Russell Blackstock is a senior reporter at the Weekend Herald and Herald on Sunday.

Death row notes for sale

The killer's letters are up for auction. Photo / Trade Me
The killer's letters are up for auction. Photo / Trade Me

Letters from a killer executed in the US for slaying his girlfriend two days before Christmas are for sale on Trade Me by his former Kiwi pen pal.

Hamilton man David Perfect said he was selling the letters as he now wanted "closure" from his relationship with death row inmate William Earl Lynd.

Lynd was put to death by lethal injection in Georgia in May 2008 after being convicted of shooting his partner, Ginger Moore, 26, in the face during an argument outside their home in 1988. He shot her again when she regained consciousness.
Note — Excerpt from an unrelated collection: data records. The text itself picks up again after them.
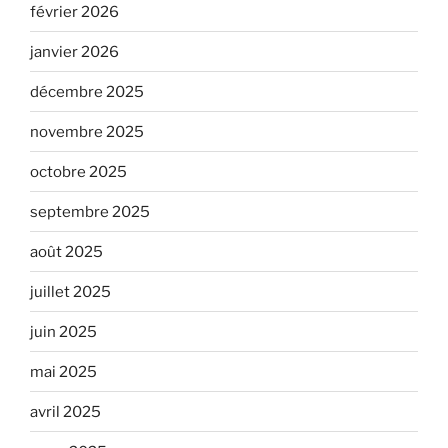
février 2026
janvier 2026
décembre 2025
novembre 2025
octobre 2025
septembre 2025
août 2025
juillet 2025
juin 2025
mai 2025
avril 2025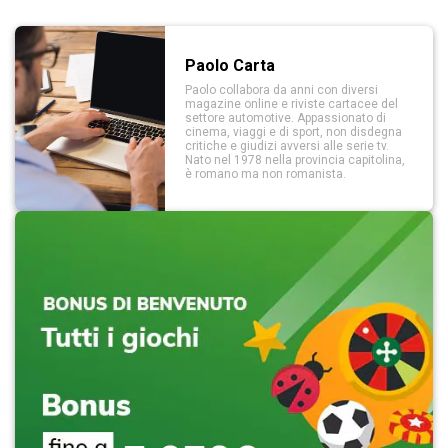
Paolo Carta
Paolo collabora da anni con diversi
magazine online e riviste cartacee del
settore automotive. Appassionato di
cinema, viaggi e di sport, non disdegna
critiche e giudizi avversi alle serie tv.
Nato nel 1978 nella provincia capitolina,
è romano ma non romanista.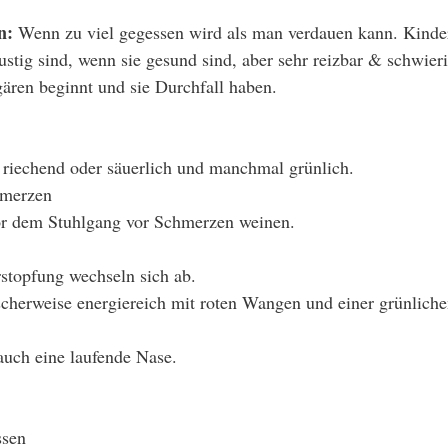
n:
 Wenn zu viel gegessen wird als man verdauen kann. Kinder
stig sind, wenn sie gesund sind, aber sehr reizbar & schwier
ren beginnt und sie Durchfall haben. 
l riechend oder säuerlich und manchmal grünlich.
merzen
r dem Stuhlgang vor Schmerzen weinen.
stopfung wechseln sich ab. 
scherweise energiereich mit roten Wangen und einer grünlich
 
auch eine laufende Nase. 
ssen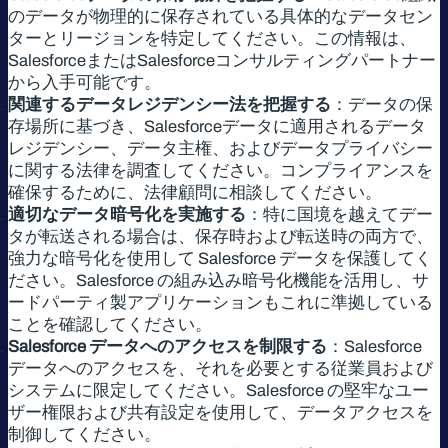
のデータが物理的に保存されている具体的なデータセン
ターとリージョンを特定してください。この情報は、
SalesforceまたはSalesforceコンサルティングパートナー
から入手可能です。
関連するデータレジデンシー法を把握する
：データの保
存場所に基づき、Salesforceデータに適用されるデータ
レジデンシー、データ主権、およびデータプライバシー
に関する法律を調査してください。コンプライアンスを
確保するために、法律顧問に相談してください。
適切なデータ暗号化を実施する
：特に国境を越えてデー
タが転送される場合は、保存時および転送時の両方で、
強力な暗号化を使用して Salesforce データを保護してく
ださい。Salesforce の組み込み暗号化機能を活用し、サ
ードパーティ製アプリケーションもこれに準拠している
ことを確認してください。
Salesforce データへのアクセスを制限する
：Salesforce
データへのアクセスを、それを必要とする従業員および
システムに限定してください。Salesforce の堅牢なユー
ザー権限および共有設定を使用して、データアクセスを
制御してください。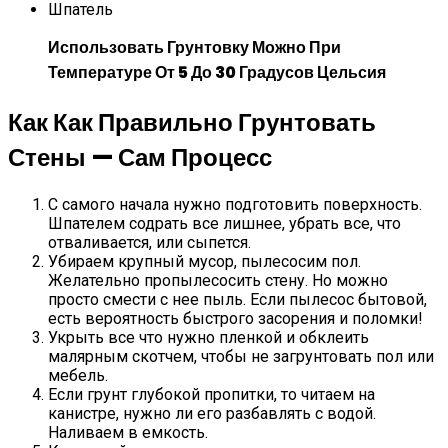
Шпатель
Использовать Грунтовку Можно При
Температуре От 5 До 30 Градусов Цельсия
Как Как Правильно Грунтовать
Стены — Сам Процесс
С самого начала нужно подготовить поверхность.
Шпателем содрать все лишнее, убрать все, что
отваливается, или сыпется.
Убираем крупный мусор, пылесосим пол.
Желательно пропылесосить стену. Но можно
просто смести с нее пыль. Если пылесос бытовой,
есть вероятность быстрого засорения и поломки!
Укрыть все что нужно пленкой и обклеить
малярным скотчем, чтобы не загрунтовать пол или
мебель.
Если грунт глубокой пропитки, то читаем на
канистре, нужно ли его разбавлять с водой.
Наливаем в емкость.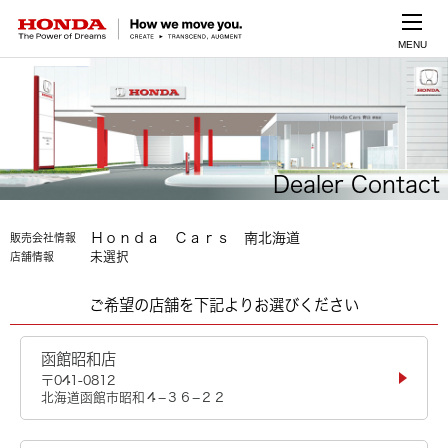
MENU
Dealer Contact
Ｈｏｎｄａ Ｃａｒｓ 南北海道
販売会社情報
未選択
店舗情報
ご希望の店舗を下記よりお選びください
函館昭和店
〒041-0812
北海道函館市昭和４−３６−２２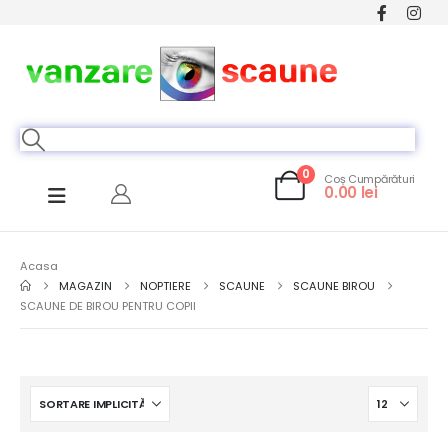
0
Coș Cumpărături
0.00
lei
Acasa
MAGAZIN
NOPTIERE
SCAUNE
SCAUNE BIROU
SCAUNE DE BIROU PENTRU COPII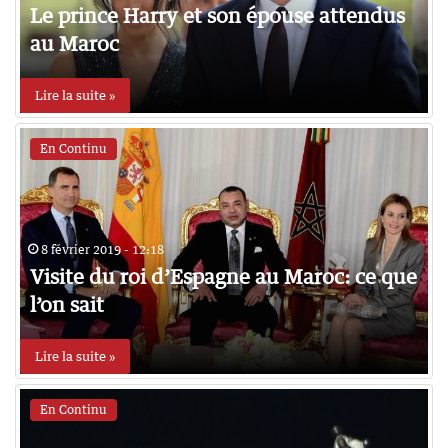
Le prince Harry et son épouse attendus
au Maroc
Lire la suite »
En Continu
8 février 2019 - 12:18
Visite du roi d’Espagne au Maroc: ce que
l’on sait
Lire la suite »
En Continu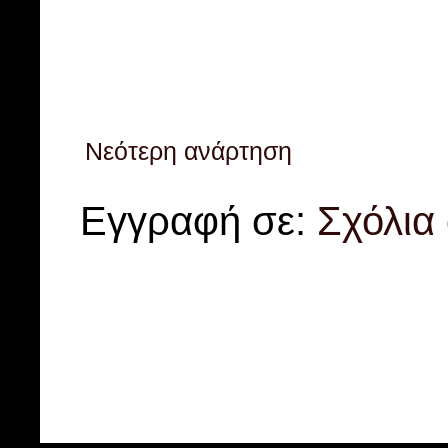
Νεότερη ανάρτηση
Εγγραφή σε:
Σχόλια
Lynd then put Moore in the boot of a car and drove away.

Prosecutors argued Moore was still alive when Lynd heard a thumping noise coming from the trunk, so he got out and shot her a third time before burying her body in a shallow grave. Lynd later drove to Ohio, where he shot another woman who told police what happened before she died.

Perfect wrote on Trade Me: "Earl was my buddy and was executed many years ago and I kept our letters and pics that he sent from a phone a prison guard smuggled in for him.

"He was such a wonderful man and spent damn near two decades on death row for his crimes.

"A self confessed ex-biker and hard man who made some bad drug-induced decisions. It breaks my heart to finally have to do this."

Perfect said he was supposed to get Lynd's ashes "as per his wishes" but "his girlfriend can't bring herself to part with them".

The pair became pen pals after Perfect read a book about death row inmates and contacted an American-based group that offered support to condemned inmates.

He said he had received more than 100 letters from Lynd, who had been upfront and honest about his offending, leading up to his execution.

He described reaction on Trade Me to his posting as "mild, which is quite surprising. I thought they may have ... polarised opinions."

By last night two people had bid for the items, with a top offer of $21.

A Trade Me spokesman said the advert had not been withdrawn because no complaints had been received about it.